King Karl and His Acolytes

Marxists are notorious reductionists.  Everything must be reduced to money (capital) and how to get it.  There is usually a sub-stratum to the ideology: the pot of money is fixed or finite.  Getting money or capital, therefore, necessitates removing it from someone else.  Socialists are a peculiar class of people who are always concerned with who is getting how much, coupled with strategies about how to get more. Resentment, envy, bitterness, and conspiracies are always swirling in its poisoned atmosphere.

This reductionist fixation which sees all of life somehow tied up with money and getting more of it is not merely tawdry.  Like all reduction-isms it results in gross oversimplifications.  It is a dumb idea.  It produces a steel-trap mind where more is kept out than let in.
 

Jonah Goldberg rings the changes on this particular nonsense:
In his myopic arrogance [Marx] insisted on imposing a single mode of analysis on humanity.  It would be like dividing the entire world into those who are left-handed and right-handed.  Yes, you would learn and highlight some interesting things about the differences and interactions of southpaws and decent humans (I don't trust left-handed people!) but that would hardly unlock the mysteries to every realm of life.

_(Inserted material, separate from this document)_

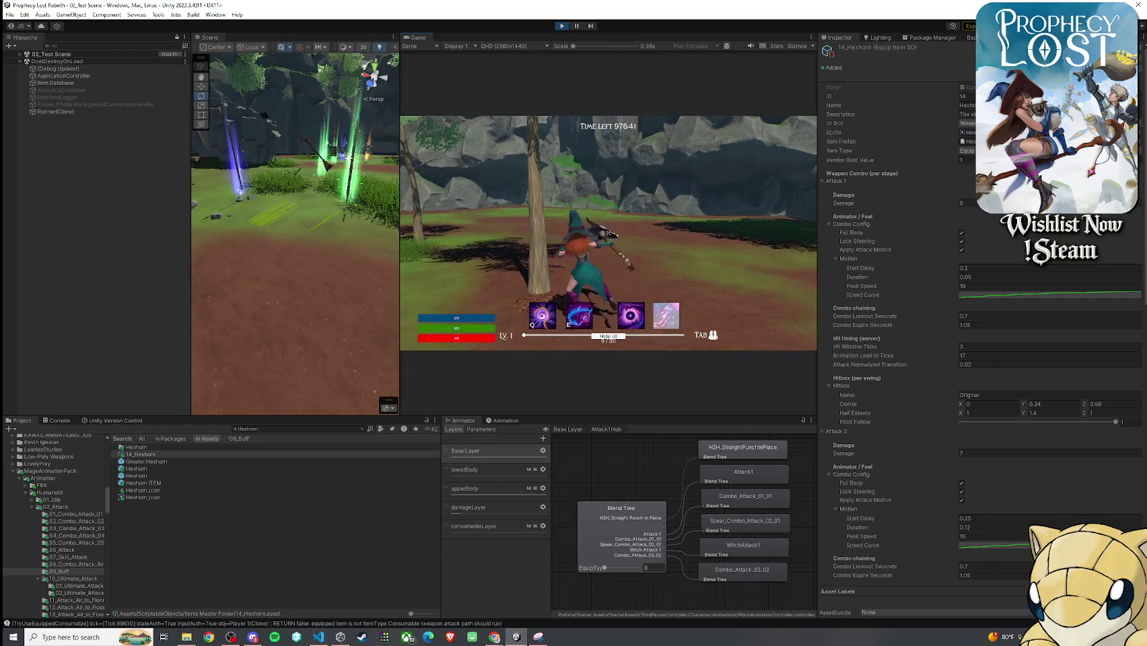
pyautogui.press('w')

Like the proverbial Martian visitor who would rationally deduce that humans were slaves to dogs because we pick up their faeces, Marx's obsession with defining everyone as homo economicus caused him to ignore many of the most important facts of life.  It is a lesson that not only Marxist economists would do well to learn.  To look upon the interactions of the priest and the confessor, mother and child, doctor and patient, soldiers and their comrades, musicians and their audiences as exclusively, or even primarily, economic transactions is to cram the square pegs of your ideology into the round holes of reality.    [Jonah Goldberg, The Tyranny of Cliches: How Liberals Cheat in the War of Ideas (New York: Sentinel/Penguin, 2012), p.197.]

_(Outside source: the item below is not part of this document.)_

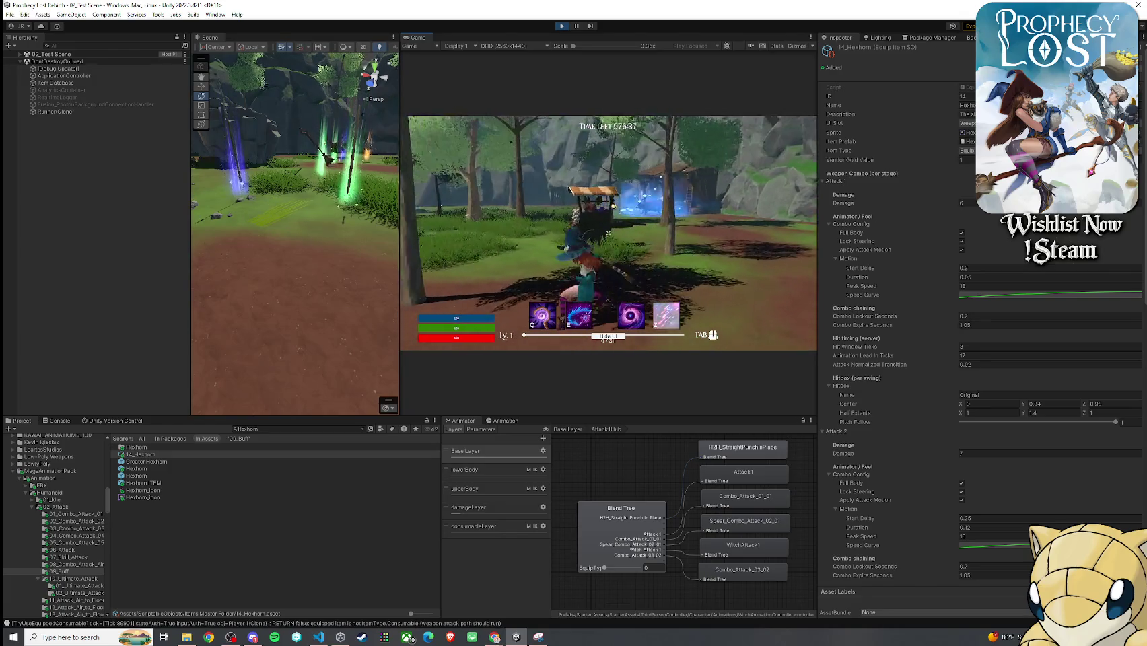
pyautogui.press('w')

To commence each conversation or train of thought with, "How much money does he/she/it have in comparison to us?" and, then, "Therefore, what ought we to think about he/she/it?" is just a tad silly.  Nevertheless we award prestigious academic qualifications for, bestow social honours and celebrations upon, and unduly respect, such nonsense. 

Thus our idolatries are weighed and found, not just wanting, but stupid.  The dismal fact that socialism has indeed captured the heart of our culture is not a corroboration of its truth.  It rather confirms the folly of the Western mind: it resembles the closed jaws of a gin trap. Not much gets in, or out.